It may be as easy as getting a call from a person claiming to be from your bank or a credit monitoring agency letting you know your credit card has been compromised, but then asks you to confirm personal details they use to scam you.

Recently, a woman was seen withdrawing money at two Valley banks using a stolen driver's license. Police say she even opened a credit account at a Nordstrom's store and bought over $4,000 in merchandise.

So, what can you do to protect yourself?

Here's a few tips from the Federal Trade Commission.:

Protect your documents: Thieves rummage through trash at homes, businesses or public dumps for useful information. Avoid throwing away anything that has personal information like addresses, social security numbers or bank account numbers. Shred instead. Have a go-to stack of important documents to grab in case of an emergency.

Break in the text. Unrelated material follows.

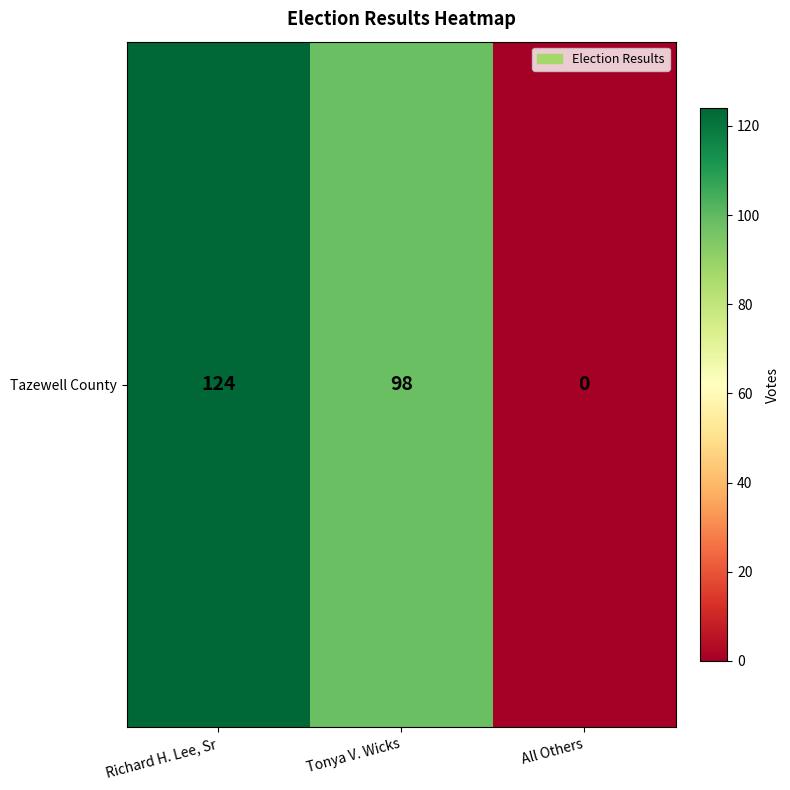

How many values are above zero?

2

Beware of online scams: The Internet can be a trap of personal identifiers. Make sure your computer has spyware software and is up to date. The longer your passwords the harder they are to hack into. Back up your files periodically.

Monitor often: Starting with a free yearly credit report, look out for any strange transactions on your bank accounts. You are entitled to a free annual credit report from each of the nationwide credit reporting companies: Equifax, Experian and TransUnion.

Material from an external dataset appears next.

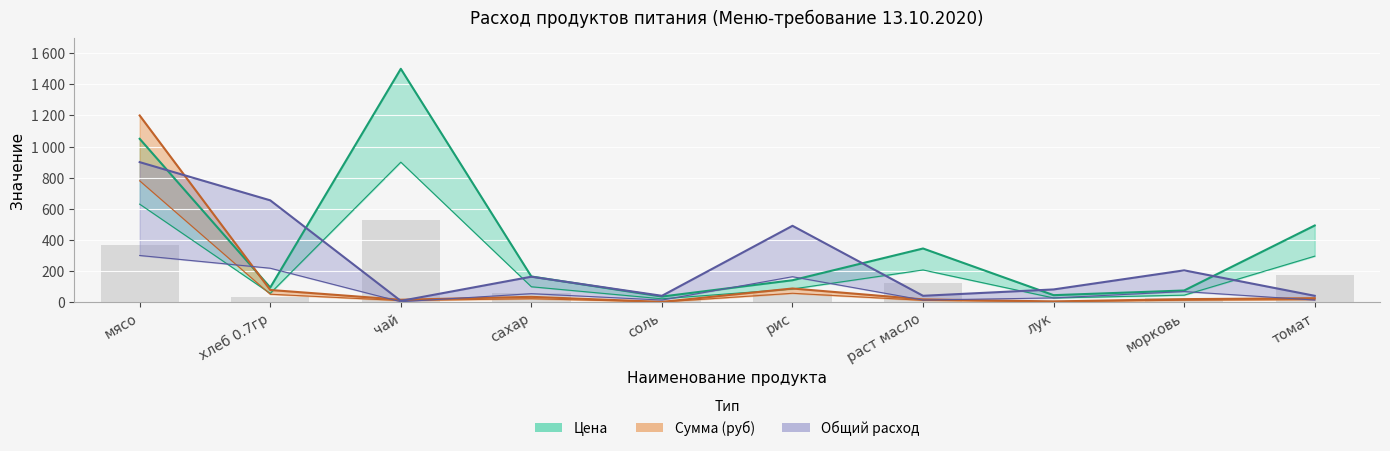

How many series are shown in this chart?

4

Social networks: Don't over share. We may not realize but we give out personal information on our social networks. That information could be used to answer "challenge" questions for your accounts. Never post your phone number, address or social security number online.

Steps to take if you've been a victim: Contact the credit reporting companies and place a fraud alert on your credit file. Order your credit reports and create an identity theft report. It's very important you keep track of who you call. Log the calls and who you spoke with. Send letters only by certified mail. Create a file and make timelines to keep track of your progress.